= H. D. Phillips =

Henry Dominic Phillips (died 1892) was a British civil servant of the Indian civil service who served as an official member of the Madras Legislative Council from 1863 to 1868. He took his seat in December 1864.

==Life==
Phillips had his initial education in the United Kingdom and qualified for the Indian civil service in 1829. He joined the Indian civil service the same year and served from 1829 to 1869.

In 1841 Phillips was appointed a senior merchant of the East India Company. He was appointed a puisne judge of the Sadr Faujdari Adalat in Madras, in 1859.

He later served as a puisne judge of the Madras High Court, and resigned at the end of 1864. In 1868 he found himself in a minority of one on the Council, on a question relating to the judicial independence of Travancore. He resigned on 12 December 1869.

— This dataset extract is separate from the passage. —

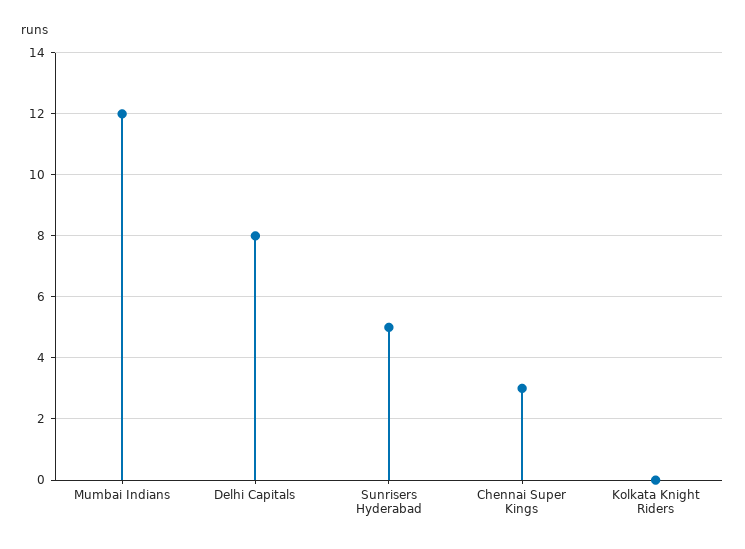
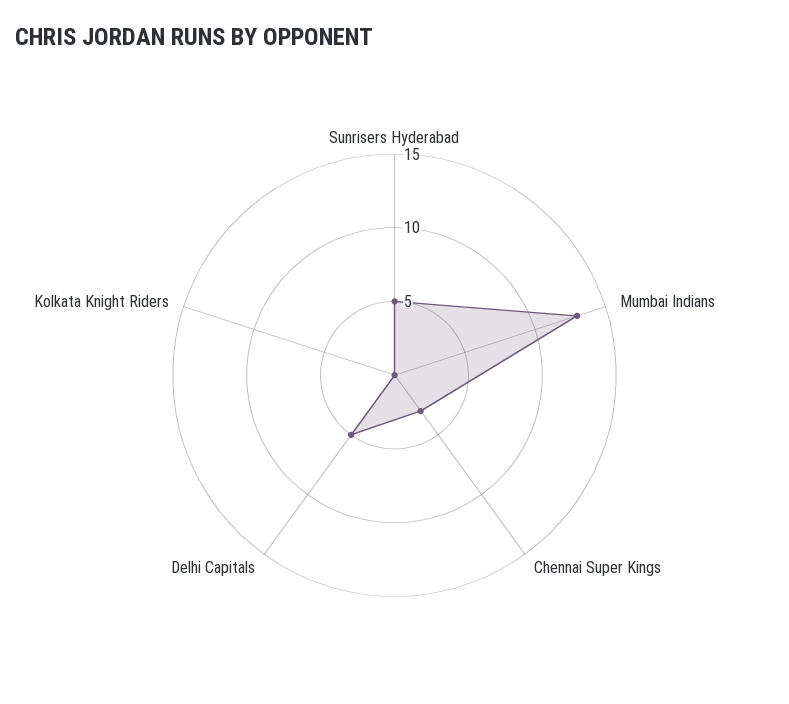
Mumbai Indians: 12 -> 13
Delhi Capitals: 8 -> 5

Phillips later resided at Hampton Wick, outside London. He died there, at The Maples, on 9 March 1892.

==Family==
Phillips married in 1837 Mary Moore, daughter of the civil servant George Moore, who died on 6 December 1840. In 1842 he married Caroline Charlotte Tulloch, daughter of Alexander Tulloch C.B. His daughter Emma Louisa married Herbert W. Wood, an army officer, in 1869, and his daughter Alice married Frederick Price in 1863.

Charlotte Caroline Phillips, of the Maples, Hampton Wick, died a widow on 19 April 1892.